Marka yaratmanın ve onu korumanın, günümüzün sert rekabet ortamında oldukça zor olduğu bilinen bir gerçektir. Küresel ticaretin geliştiği, ürün ile hizmet kalitelerinin birbirine yaklaştığı bu yüzyılda, markalar, işletmelerin rekabetçi pazarda var olabilmeleri için belirleyici bir rol oynamaktadır. Ülkemizin marka tarihine baktığımızda, 237 yılı aşkın bir sürede başarılı bir şekilde ayakta kalan Hacı Bekir Lokumları gibi köklü markalar dikkat çekmektedir. Aynı şekilde, 100 yıl veya daha fazla süredir varlığını sürdüren ve kendilerini sürekli olarak yenileyen birçok başka Türk markası da bulunmaktadır. Fakat buna karşın, bazı markalar ekonomik durgunluklar, finansal zorluklar, kötü yönetim, kamu müdahalesi, politika değişiklikleri veya düzenlemeler ya da zamanın ruhuna uymayan yanlış stratejiler yüzünden yok olmaya mahkum hale gelmektedir.

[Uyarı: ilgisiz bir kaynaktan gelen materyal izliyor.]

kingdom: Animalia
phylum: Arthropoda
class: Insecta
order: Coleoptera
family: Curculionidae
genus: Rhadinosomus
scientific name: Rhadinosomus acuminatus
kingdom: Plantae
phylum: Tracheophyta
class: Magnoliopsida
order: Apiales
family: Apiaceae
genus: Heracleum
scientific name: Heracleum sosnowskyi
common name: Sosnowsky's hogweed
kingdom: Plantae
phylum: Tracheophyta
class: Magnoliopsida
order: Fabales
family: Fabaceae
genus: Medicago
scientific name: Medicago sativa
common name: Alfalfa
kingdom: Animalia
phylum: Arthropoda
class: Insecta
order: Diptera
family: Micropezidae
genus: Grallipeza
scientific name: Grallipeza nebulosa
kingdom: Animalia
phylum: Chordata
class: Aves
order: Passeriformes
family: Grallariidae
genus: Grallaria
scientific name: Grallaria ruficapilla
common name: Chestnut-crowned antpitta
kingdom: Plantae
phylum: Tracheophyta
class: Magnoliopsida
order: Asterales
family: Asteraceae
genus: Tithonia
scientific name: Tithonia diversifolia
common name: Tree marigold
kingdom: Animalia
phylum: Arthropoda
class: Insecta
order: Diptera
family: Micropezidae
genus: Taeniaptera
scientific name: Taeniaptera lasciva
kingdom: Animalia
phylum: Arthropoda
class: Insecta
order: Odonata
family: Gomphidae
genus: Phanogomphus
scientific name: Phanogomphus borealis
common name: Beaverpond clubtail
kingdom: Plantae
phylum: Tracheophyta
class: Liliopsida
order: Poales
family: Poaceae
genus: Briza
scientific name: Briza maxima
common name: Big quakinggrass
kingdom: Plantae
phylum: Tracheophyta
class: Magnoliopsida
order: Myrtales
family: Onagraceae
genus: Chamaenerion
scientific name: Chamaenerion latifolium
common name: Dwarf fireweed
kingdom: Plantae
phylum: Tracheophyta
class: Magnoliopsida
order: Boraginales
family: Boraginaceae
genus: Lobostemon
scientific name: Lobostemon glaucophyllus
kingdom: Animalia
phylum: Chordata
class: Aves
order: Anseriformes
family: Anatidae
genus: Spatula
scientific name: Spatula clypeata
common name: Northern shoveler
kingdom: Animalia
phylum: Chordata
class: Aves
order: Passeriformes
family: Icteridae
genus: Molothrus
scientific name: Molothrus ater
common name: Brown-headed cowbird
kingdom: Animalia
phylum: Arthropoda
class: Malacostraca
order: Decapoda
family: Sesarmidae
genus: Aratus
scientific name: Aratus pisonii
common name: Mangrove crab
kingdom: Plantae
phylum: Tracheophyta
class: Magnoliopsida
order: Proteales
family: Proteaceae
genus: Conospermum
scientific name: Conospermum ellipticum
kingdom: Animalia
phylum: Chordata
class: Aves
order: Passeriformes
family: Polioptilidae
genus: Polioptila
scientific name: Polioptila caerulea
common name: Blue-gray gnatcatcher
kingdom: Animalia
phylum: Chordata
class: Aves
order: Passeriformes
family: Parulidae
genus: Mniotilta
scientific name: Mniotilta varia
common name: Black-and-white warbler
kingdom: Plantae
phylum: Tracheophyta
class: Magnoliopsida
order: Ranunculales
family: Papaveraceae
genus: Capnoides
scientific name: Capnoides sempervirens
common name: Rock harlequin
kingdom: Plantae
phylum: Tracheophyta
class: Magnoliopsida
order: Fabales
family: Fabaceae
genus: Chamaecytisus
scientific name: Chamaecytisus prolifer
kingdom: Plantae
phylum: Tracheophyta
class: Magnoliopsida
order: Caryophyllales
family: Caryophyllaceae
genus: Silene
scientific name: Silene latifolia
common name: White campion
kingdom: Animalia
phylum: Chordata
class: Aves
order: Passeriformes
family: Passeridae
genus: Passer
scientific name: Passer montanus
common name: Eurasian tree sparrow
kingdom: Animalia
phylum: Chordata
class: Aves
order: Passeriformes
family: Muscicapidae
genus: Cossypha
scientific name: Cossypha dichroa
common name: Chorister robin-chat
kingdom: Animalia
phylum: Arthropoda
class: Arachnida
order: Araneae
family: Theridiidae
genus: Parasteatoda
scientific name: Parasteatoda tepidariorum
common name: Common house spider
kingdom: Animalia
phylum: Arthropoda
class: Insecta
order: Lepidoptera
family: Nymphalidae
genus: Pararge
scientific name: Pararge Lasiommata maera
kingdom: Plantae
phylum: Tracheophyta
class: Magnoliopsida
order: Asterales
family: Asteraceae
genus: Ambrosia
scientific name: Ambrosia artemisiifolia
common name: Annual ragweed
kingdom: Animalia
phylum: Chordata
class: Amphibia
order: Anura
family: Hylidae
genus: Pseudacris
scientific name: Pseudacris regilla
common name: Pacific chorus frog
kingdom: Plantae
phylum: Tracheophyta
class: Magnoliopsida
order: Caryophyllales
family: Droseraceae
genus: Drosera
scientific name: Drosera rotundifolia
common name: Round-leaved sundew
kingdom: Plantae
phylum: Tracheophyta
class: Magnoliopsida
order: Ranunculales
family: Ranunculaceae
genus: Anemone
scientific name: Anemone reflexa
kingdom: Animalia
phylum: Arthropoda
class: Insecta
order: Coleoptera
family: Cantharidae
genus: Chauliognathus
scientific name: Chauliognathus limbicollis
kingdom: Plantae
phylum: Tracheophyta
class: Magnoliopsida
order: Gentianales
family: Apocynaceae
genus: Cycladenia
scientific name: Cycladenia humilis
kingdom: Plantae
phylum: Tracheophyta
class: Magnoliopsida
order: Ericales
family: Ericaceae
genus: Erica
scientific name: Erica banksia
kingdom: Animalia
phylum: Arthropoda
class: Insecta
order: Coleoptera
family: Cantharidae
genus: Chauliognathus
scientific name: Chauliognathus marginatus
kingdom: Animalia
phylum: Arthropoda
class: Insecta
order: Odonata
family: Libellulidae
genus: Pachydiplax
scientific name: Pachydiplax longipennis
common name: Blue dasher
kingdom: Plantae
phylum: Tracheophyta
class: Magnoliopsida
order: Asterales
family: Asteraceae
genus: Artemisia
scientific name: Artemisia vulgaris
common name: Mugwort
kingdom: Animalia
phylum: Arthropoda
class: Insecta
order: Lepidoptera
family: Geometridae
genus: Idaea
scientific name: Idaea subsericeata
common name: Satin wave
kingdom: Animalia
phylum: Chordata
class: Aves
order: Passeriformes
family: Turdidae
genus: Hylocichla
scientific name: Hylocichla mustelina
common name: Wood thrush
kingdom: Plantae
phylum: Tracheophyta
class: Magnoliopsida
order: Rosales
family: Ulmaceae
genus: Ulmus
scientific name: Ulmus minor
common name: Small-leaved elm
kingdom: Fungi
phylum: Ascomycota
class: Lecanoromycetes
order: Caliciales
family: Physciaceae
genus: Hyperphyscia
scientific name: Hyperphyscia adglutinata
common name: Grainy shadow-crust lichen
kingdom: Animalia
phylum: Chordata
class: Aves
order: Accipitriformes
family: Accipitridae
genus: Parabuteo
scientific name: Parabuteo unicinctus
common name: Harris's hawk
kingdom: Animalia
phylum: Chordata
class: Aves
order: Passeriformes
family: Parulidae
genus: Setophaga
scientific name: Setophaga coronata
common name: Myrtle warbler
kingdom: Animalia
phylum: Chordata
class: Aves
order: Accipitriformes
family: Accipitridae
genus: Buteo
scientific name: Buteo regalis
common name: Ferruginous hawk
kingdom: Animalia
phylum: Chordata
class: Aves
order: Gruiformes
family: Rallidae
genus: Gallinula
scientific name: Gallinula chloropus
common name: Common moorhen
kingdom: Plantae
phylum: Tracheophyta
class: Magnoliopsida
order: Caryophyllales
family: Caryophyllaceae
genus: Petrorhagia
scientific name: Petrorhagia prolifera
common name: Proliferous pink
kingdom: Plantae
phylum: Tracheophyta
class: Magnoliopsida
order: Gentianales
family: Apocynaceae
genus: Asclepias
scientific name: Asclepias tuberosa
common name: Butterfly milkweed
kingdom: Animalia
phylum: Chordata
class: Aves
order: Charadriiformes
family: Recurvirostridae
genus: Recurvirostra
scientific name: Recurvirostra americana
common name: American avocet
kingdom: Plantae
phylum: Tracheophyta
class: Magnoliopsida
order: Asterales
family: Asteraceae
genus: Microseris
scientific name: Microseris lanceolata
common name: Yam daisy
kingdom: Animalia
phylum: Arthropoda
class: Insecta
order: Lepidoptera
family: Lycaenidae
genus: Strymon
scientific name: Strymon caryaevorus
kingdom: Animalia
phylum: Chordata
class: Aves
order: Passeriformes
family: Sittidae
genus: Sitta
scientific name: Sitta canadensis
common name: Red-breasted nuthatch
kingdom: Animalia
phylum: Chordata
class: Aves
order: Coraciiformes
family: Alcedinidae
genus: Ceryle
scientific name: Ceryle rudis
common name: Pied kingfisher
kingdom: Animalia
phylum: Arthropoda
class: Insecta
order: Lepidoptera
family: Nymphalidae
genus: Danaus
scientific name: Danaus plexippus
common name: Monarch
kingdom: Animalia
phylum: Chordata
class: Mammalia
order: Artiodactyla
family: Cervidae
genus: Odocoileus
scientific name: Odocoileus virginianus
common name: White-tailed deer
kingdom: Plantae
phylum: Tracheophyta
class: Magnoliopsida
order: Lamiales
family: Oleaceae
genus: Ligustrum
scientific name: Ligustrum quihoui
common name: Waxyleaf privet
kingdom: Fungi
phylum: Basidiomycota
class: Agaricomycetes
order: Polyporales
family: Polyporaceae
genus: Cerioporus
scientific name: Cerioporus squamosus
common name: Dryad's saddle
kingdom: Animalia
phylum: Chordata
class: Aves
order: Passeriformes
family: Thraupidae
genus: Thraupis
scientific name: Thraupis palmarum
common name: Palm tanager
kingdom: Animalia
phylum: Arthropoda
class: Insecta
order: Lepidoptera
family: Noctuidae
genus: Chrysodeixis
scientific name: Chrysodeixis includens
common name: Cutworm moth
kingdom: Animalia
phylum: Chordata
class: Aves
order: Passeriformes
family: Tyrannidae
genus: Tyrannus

Türk markalarının kaybolmasının arkasındaki nedenler, her bir markanın kendi özel koşullarına ve sektörlere bağlı olarak değişebilmektedir. Ancak genel olarak, rekabetçi iş dünyasında ayakta kalmak için sürekli yenilik ve uyum gerektiğini unutmamak önemlidir. Sümerbank, Osmanlı Bankası ve Anadol gibi bazı markaların zaman içinde kaybolan öyküsü geçmişin parlak dönemlerinden ne yazık ki unutulmaya doğru uzanmakta ve artık tarihsel belgelerde yaşayarak eski günlerin izlerini taşımaktadırlar.
İnsan odaklı tasarım ve kalkınma hamlesi: Sümerbank
1929 ekonomik krizi, özel sektörün sanayileşme çabalarını duraklattı, küresel ticaret durgunlaştı ve buğday gibi tarım ürünlerinin fiyatları düştü. Bu dönemde çiftçilerin ekonomik durumu kötüleşti. Ancak Türkiye, diğer ülkelerin aksine dış borç almaktan kaçındı ve dahası Osmanlı döneminde alınmış olan borçları ödemeye başladı. Dünya ekonomik koşulları ve devletin müdahalesiyle birlikte sanayileşme öne çıktı. 1925’te 3.957 kilometre olan demiryolu ağı, 1935’e gelindiğinde 6.669 kilometreye ulaştı. Genç Türkiye Cumhuriyeti, 1930’lu yıllarda, Atatürk’ün liderliğinde 1929 dünya ekonomik buhranına karşı akılcı bir çözüm geliştirerek özel teşebbüsü de dışlamayan devletçi bir modelle yatırımlara başladı.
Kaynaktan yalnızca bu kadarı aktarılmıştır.